THE PEOPLE OF THE STATE OF ILLINOIS, PLAINTIFF-APPELLEE

v.

VICTOR CRUZ, DEFENDANT-APPELLANT



Before the jury starts to see it the camera will be turned away from the jury and it's only until we get to the exact spot that we'll then turn it to the jury. We'll have the sound system really low and it will be turned away from the jury."

APPELLATE COURT OF ILLINOIS, FIRST DISTRICT, FIFTH DIVISION

518 N.E.2d 320, 164 Ill. App. 3d 802, 115 Ill. Dec. 795 1987.IL.1835

Appeal from the Circuit Court of Cook County; the Hon. James Heyda, Judge, presiding.

APPELLATE Judges:

JUSTICE PINCHAM delivered the opinion of the court. LORENZ and MURRAY, JJ., concur.

DECISION OF THE COURT DELIVERED BY THE HONORABLE JUDGE PINCHAM

Following a jury trial in the circuit court of Cook County, the defendant, Victor Cruz, was found guilty of the attempted murder of Javier Garcia on January 14, 1982. Cruz was sentenced to 22 years' imprisonment. On appeal Cruz contends that the trial court erred and that he was denied a fair trial because the State was erroneously permitted to present to the jury a highly inflammatory, prejudicial and inadmissible documentary video film, entitled "Street Wars," in an unsuccessful attempt to impeach his testimony on a purely collateral and irrelevant matter. We reverse and remand for a new trial. The pertinent evidence and procedure at trial follow.

During the course of the trial, the trial Judge conducted a hearing, out of the jury's presence, to determine the admissibility of evidence which would indicate that the shooting of Garcia was related to street gang activities. The defendant's attorney moved to exclude any evidence which would suggest to the jury that defendant was a member of the Ambros street gang at the time Garcia was shot and to exclude evidence that defendant was motivated by such street gang membership to shoot Garcia.

The prosecutor stated that Garcia would testify that he had been harassed by members of the Ambros street gang to become one of their members and that the shooting was an Ambros gang attempt to recruit Garcia. The prosecutor admitted that the State had no evidence, nor even any knowledge, that any member of the Ambros street gang had harassed Garcia. The prosecutor stated, however, that if the defendant testified that he was not a member of the Ambros street gang at the time Garcia was shot, then the State would present contradictory evidence, which would also establish gang activity as the motive for the shooting of Garcia and which would reinforce Garcia's identification of defendant as the person who shot him. The prosecutor made no mention at this time that the contradictory evidence to which he referred was the documentary videotape gang film.

■ Task A
Substitute "assistant state's attorney" for every "prosecutor" in the passage of the Victor Cruz appeal opinion starting at "The prosecutor stated that" and ending at "videotape gang film.".
■ Task B
Resume the Victor Cruz appeal opinion from the point where it stops.

■ Given records
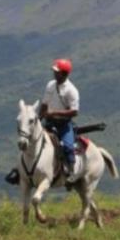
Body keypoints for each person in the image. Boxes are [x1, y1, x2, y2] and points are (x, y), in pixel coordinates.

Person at [38, 57, 80, 185]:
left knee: (67, 146)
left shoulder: (71, 90)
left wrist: (54, 113)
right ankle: (21, 171)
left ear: (64, 74)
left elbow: (74, 112)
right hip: (49, 122)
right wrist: (39, 119)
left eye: (57, 71)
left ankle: (71, 171)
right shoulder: (50, 85)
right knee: (33, 140)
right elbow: (44, 104)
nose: (54, 73)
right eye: (55, 71)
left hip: (63, 124)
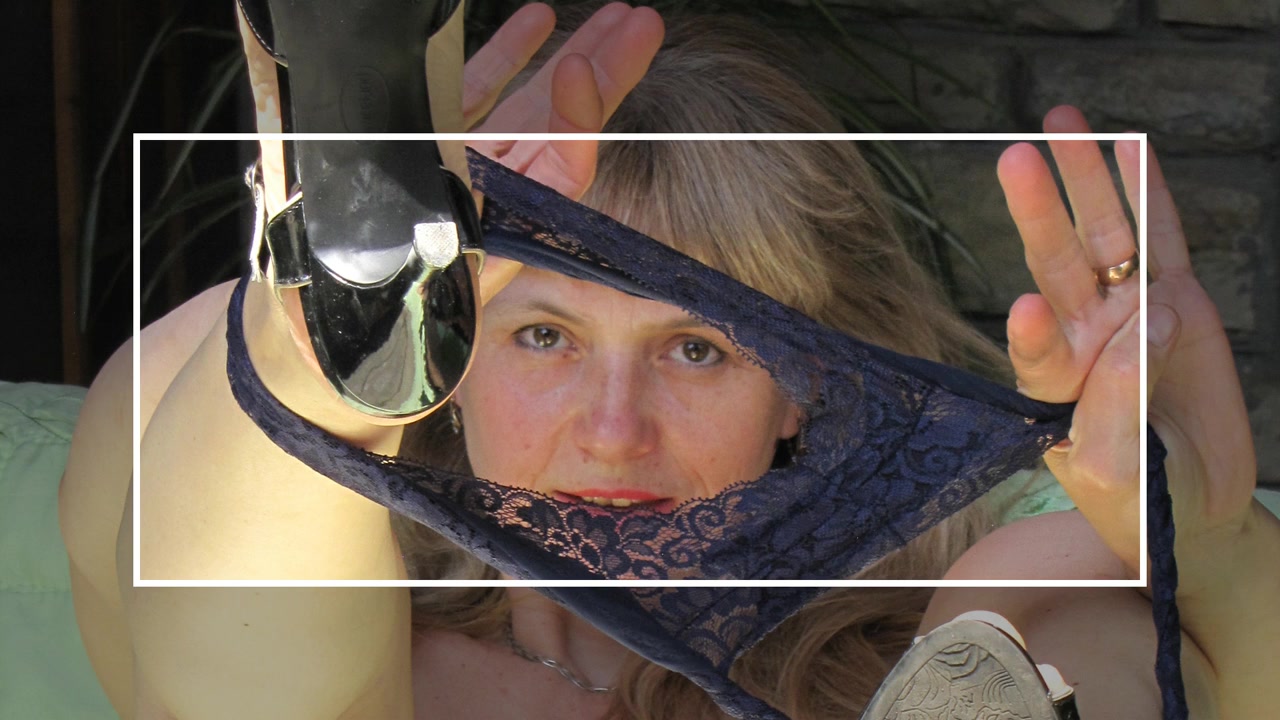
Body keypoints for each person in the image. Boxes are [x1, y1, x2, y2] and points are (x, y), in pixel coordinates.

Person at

■ Expected output A
The assistant state's attorney stated that Garcia would testify that he had been harassed by members of the Ambros street gang to become one of their members and that the shooting was an Ambros gang attempt to recruit Garcia. The assistant state's attorney admitted that the State had no evidence, nor even any knowledge, that any member of the Ambros street gang had harassed Garcia. The assistant state's attorney stated, however, that if the defendant testified that he was not a member of the Ambros street gang at the time Garcia was shot, then the State would present contradictory evidence, which would also establish gang activity as the motive for the shooting of Garcia and which would reinforce Garcia's identification of defendant as the person who shot him. The assistant state's attorney made no mention at this time that the contradictory evidence to which he referred was the documentary videotape gang film.

■ Expected output B
The trial Judge read a police report furnished by the prosecutor in which Garcia stated to the police that he had been recently harassed by Ambros members and that defendant was a member of the Ambros. The trial Judge stated, "I would allow it to go in. From reading this police report it is quite evident that this is a gang related case." The trial Judge also ruled that if Garcia belonged to a rival gang of the Ambros', then such evidence was also relevant and admissible to show Garcia's bias and motive to testify falsely against the defendant. These comments by the trial court appear to be the initiation of the prosecutor's vacillation on the motive for Garcia's shooting from (1) an attempt to recruit Garcia into the Ambros street gang to (2) revenge by the Ambros street gang against Garcia because he was a member of the Ambros' rival street gang, the Bishops, who were believed to have shot a member of the Ambros previously.

Garcia testified before the jury on direct examination that on January 14, 1982, at approximately 7:45 a.m., he left his parents' house and walked toward Benito Juarez High School. Garcia stated that when he was about 1 1/2 blocks from the school he saw Cruz walking towards him. Garcia stated that Cruz called out Garcia's name, and Garcia turned around. Cruz pulled out a gun and shot Garcia in the mouth. Garcia testified that Cruz ran in one direction and he ran in the opposite direction toward the school. When he reached Juarez High School he ran to the principal's office and the police were summoned.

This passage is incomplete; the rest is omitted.